WHAT IS NEEDED - Your reply should hold every entry below exactly as written and none of the pictures.

-*-*-

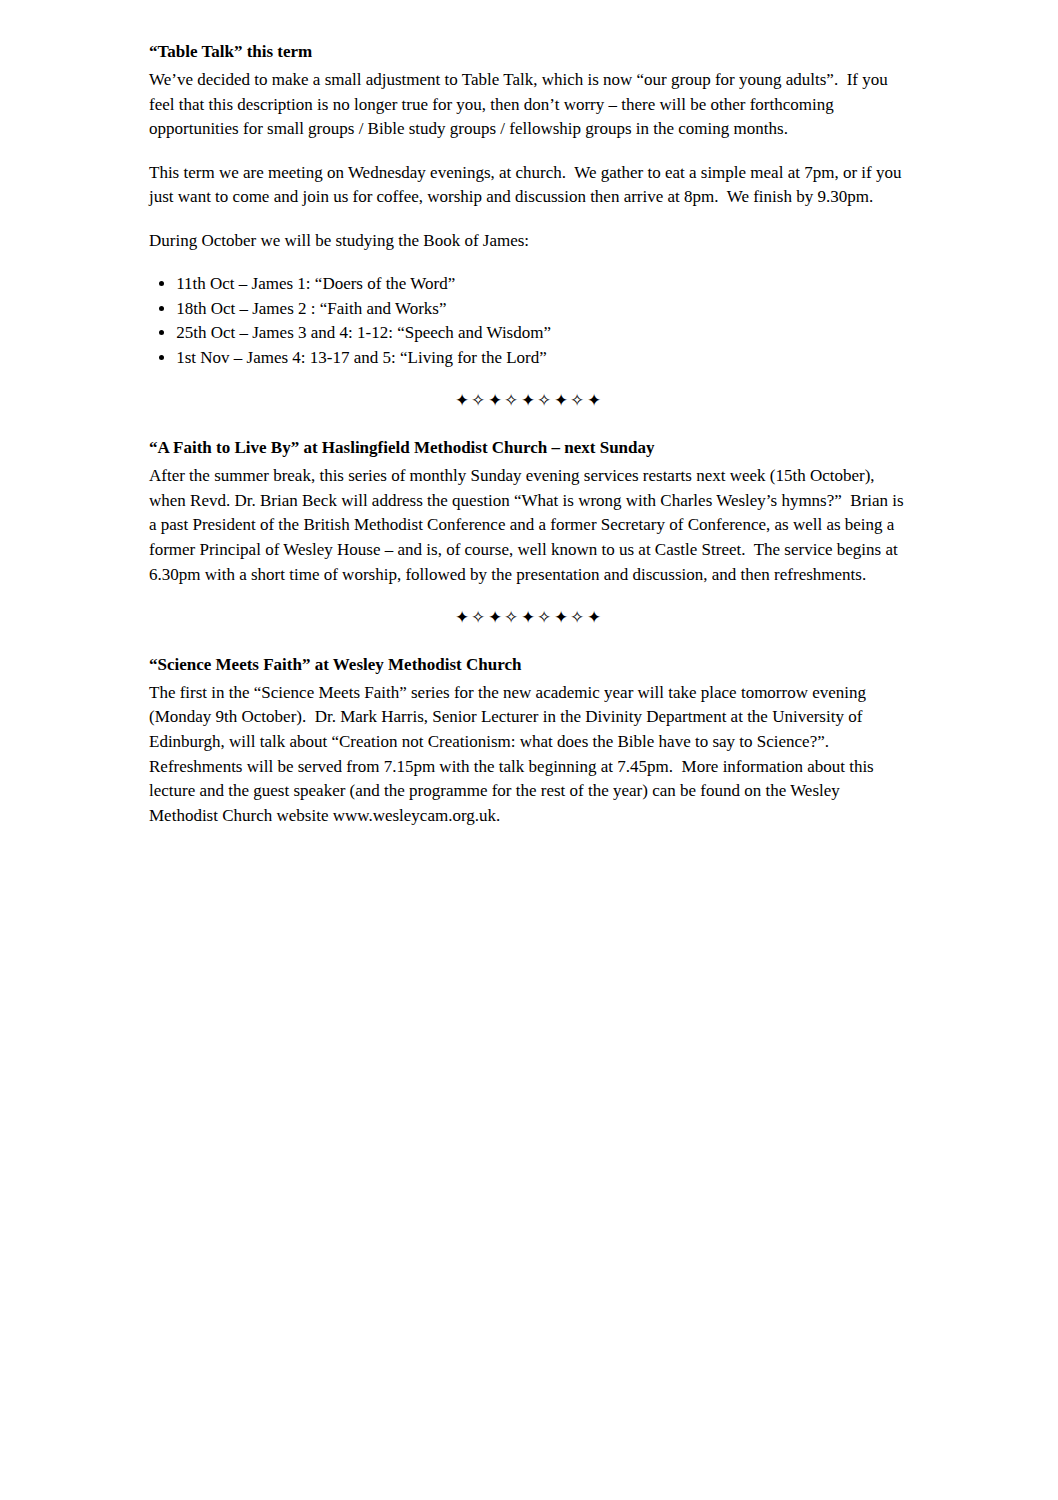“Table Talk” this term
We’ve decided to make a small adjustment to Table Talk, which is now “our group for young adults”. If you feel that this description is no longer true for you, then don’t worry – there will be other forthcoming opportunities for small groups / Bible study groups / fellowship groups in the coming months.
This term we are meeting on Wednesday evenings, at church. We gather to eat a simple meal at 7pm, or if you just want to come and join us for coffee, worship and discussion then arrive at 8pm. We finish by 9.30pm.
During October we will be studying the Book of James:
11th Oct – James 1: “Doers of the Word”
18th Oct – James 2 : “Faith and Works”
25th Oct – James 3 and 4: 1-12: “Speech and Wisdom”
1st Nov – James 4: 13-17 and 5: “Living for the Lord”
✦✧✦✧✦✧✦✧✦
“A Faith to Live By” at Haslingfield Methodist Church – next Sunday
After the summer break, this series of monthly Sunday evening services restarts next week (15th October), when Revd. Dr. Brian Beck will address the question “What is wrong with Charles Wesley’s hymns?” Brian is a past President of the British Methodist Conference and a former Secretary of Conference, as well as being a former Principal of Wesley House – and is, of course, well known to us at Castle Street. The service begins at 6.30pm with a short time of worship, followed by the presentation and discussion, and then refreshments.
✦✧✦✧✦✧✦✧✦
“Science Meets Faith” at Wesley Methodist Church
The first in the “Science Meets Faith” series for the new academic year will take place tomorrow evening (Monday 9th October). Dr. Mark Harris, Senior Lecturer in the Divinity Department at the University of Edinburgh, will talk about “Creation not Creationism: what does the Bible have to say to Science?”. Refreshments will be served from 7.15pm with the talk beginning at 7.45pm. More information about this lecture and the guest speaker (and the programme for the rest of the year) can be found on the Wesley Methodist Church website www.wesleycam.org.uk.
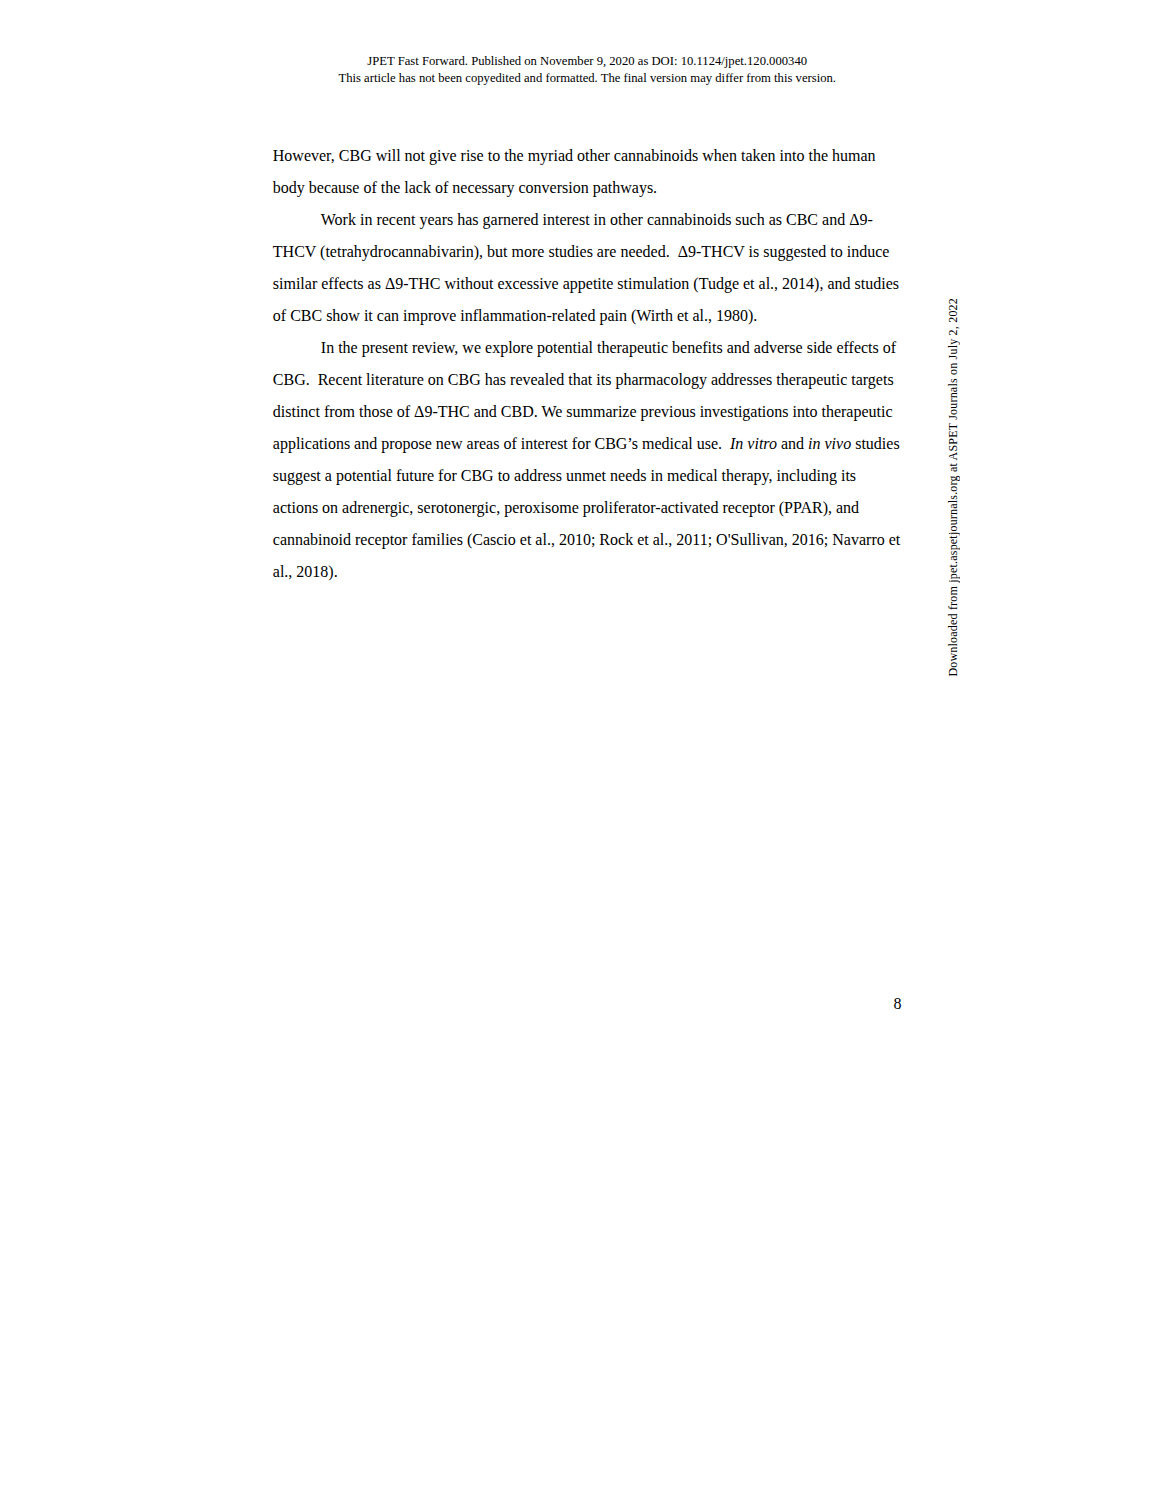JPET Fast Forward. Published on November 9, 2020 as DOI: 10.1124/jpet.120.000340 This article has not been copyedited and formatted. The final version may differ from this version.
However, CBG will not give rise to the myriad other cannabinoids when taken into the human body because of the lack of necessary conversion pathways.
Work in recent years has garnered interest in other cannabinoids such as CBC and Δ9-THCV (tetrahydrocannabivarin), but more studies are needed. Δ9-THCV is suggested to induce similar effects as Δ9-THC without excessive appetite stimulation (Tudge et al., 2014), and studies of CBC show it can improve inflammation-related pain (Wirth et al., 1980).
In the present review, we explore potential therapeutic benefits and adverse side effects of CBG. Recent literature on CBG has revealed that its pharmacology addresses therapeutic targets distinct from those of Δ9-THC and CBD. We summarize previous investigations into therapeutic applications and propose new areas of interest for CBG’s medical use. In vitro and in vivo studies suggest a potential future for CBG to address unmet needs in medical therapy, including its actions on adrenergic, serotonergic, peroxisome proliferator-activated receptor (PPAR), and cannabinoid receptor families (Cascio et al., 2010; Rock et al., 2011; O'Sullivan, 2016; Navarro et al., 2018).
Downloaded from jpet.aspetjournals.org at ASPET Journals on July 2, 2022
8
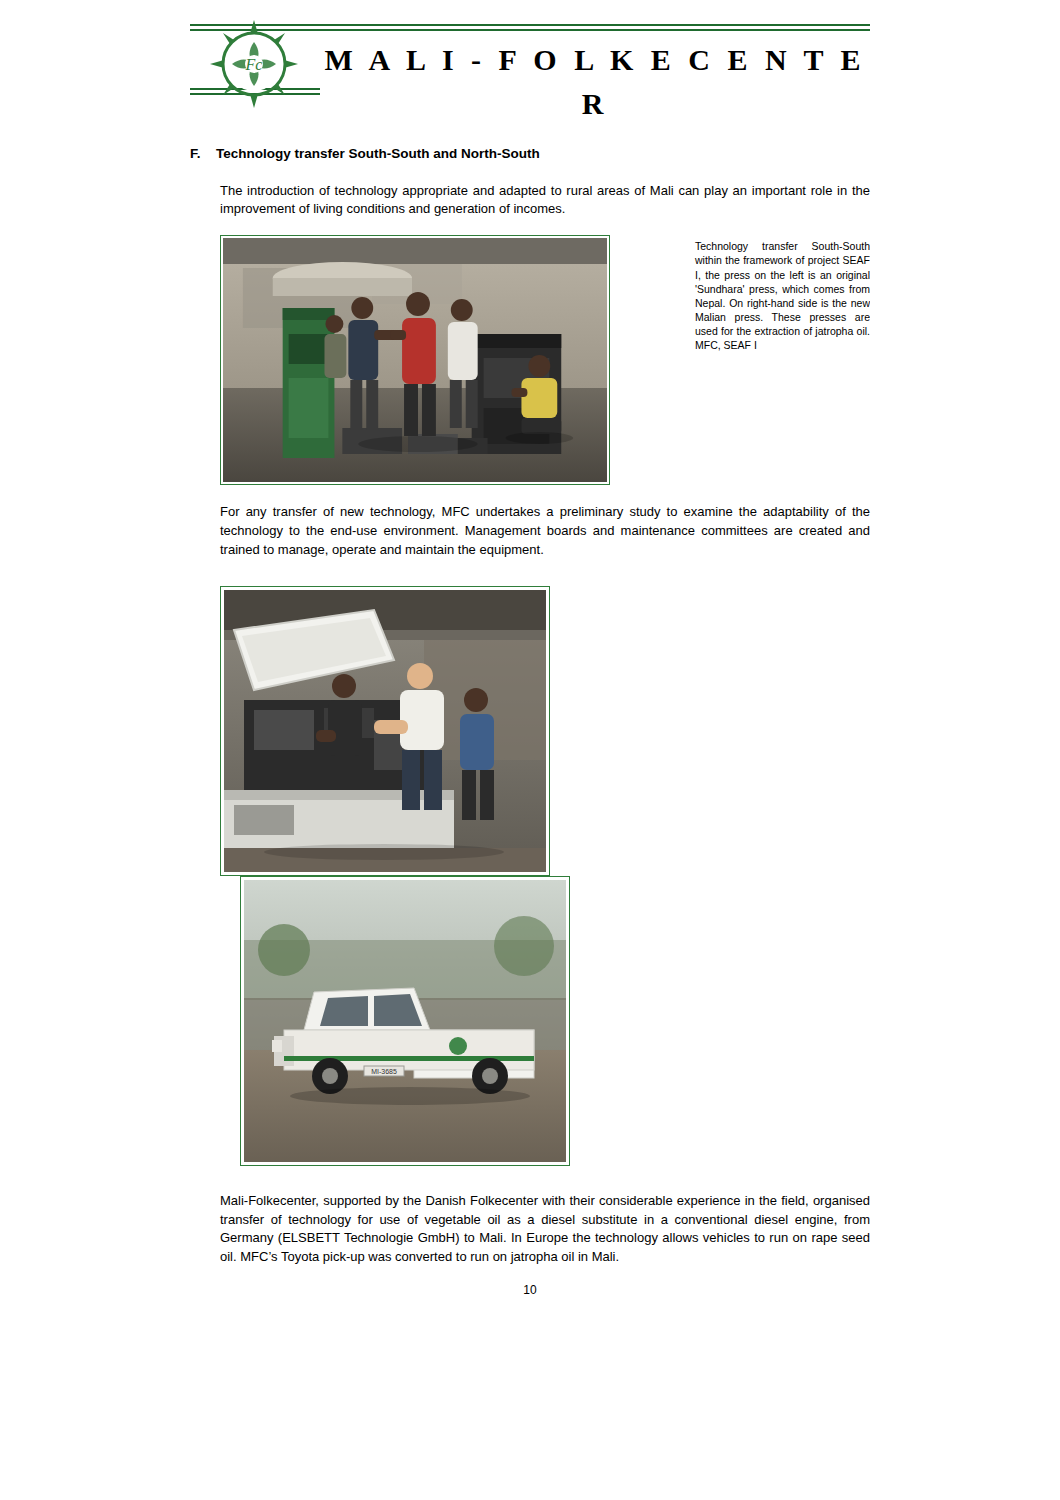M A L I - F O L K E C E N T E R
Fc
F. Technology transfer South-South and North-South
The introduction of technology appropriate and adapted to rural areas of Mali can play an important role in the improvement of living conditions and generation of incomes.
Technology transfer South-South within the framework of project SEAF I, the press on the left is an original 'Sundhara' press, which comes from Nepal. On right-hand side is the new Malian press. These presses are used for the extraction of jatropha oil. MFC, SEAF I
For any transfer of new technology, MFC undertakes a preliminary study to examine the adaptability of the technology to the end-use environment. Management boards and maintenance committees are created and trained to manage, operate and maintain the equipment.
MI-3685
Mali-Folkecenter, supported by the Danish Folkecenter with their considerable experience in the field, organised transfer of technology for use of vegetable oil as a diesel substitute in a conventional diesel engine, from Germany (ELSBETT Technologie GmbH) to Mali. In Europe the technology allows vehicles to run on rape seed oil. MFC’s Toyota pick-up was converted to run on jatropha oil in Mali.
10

-*-*-

OUTPUT FOR THIS EXERCISE -
“Table Talk” this term
We’ve decided to make a small adjustment to Table Talk, which is now “our group for young adults”. If you feel that this description is no longer true for you, then don’t worry – there will be other forthcoming opportunities for small groups / Bible study groups / fellowship groups in the coming months.
This term we are meeting on Wednesday evenings, at church. We gather to eat a simple meal at 7pm, or if you just want to come and join us for coffee, worship and discussion then arrive at 8pm. We finish by 9.30pm.
During October we will be studying the Book of James:
11th Oct – James 1: “Doers of the Word”
18th Oct – James 2 : “Faith and Works”
25th Oct – James 3 and 4: 1-12: “Speech and Wisdom”
1st Nov – James 4: 13-17 and 5: “Living for the Lord”
✦✧✦✧✦✧✦✧✦
“A Faith to Live By” at Haslingfield Methodist Church – next Sunday
After the summer break, this series of monthly Sunday evening services restarts next week (15th October), when Revd. Dr. Brian Beck will address the question “What is wrong with Charles Wesley’s hymns?” Brian is a past President of the British Methodist Conference and a former Secretary of Conference, as well as being a former Principal of Wesley House – and is, of course, well known to us at Castle Street. The service begins at 6.30pm with a short time of worship, followed by the presentation and discussion, and then refreshments.
✦✧✦✧✦✧✦✧✦
“Science Meets Faith” at Wesley Methodist Church
The first in the “Science Meets Faith” series for the new academic year will take place tomorrow evening (Monday 9th October). Dr. Mark Harris, Senior Lecturer in the Divinity Department at the University of Edinburgh, will talk about “Creation not Creationism: what does the Bible have to say to Science?”. Refreshments will be served from 7.15pm with the talk beginning at 7.45pm. More information about this lecture and the guest speaker (and the programme for the rest of the year) can be found on the Wesley Methodist Church website www.wesleycam.org.uk.
JPET Fast Forward. Published on November 9, 2020 as DOI: 10.1124/jpet.120.000340 This article has not been copyedited and formatted. The final version may differ from this version.
However, CBG will not give rise to the myriad other cannabinoids when taken into the human body because of the lack of necessary conversion pathways.
Work in recent years has garnered interest in other cannabinoids such as CBC and Δ9-THCV (tetrahydrocannabivarin), but more studies are needed. Δ9-THCV is suggested to induce similar effects as Δ9-THC without excessive appetite stimulation (Tudge et al., 2014), and studies of CBC show it can improve inflammation-related pain (Wirth et al., 1980).
In the present review, we explore potential therapeutic benefits and adverse side effects of CBG. Recent literature on CBG has revealed that its pharmacology addresses therapeutic targets distinct from those of Δ9-THC and CBD. We summarize previous investigations into therapeutic applications and propose new areas of interest for CBG’s medical use. In vitro and in vivo studies suggest a potential future for CBG to address unmet needs in medical therapy, including its actions on adrenergic, serotonergic, peroxisome proliferator-activated receptor (PPAR), and cannabinoid receptor families (Cascio et al., 2010; Rock et al., 2011; O'Sullivan, 2016; Navarro et al., 2018).
Downloaded from jpet.aspetjournals.org at ASPET Journals on July 2, 2022
8
M A L I - F O L K E C E N T E R
Fc
F. Technology transfer South-South and North-South
The introduction of technology appropriate and adapted to rural areas of Mali can play an important role in the improvement of living conditions and generation of incomes.
Technology transfer South-South within the framework of project SEAF I, the press on the left is an original 'Sundhara' press, which comes from Nepal. On right-hand side is the new Malian press. These presses are used for the extraction of jatropha oil. MFC, SEAF I
For any transfer of new technology, MFC undertakes a preliminary study to examine the adaptability of the technology to the end-use environment. Management boards and maintenance committees are created and trained to manage, operate and maintain the equipment.
MI-3685
Mali-Folkecenter, supported by the Danish Folkecenter with their considerable experience in the field, organised transfer of technology for use of vegetable oil as a diesel substitute in a conventional diesel engine, from Germany (ELSBETT Technologie GmbH) to Mali. In Europe the technology allows vehicles to run on rape seed oil. MFC’s Toyota pick-up was converted to run on jatropha oil in Mali.
10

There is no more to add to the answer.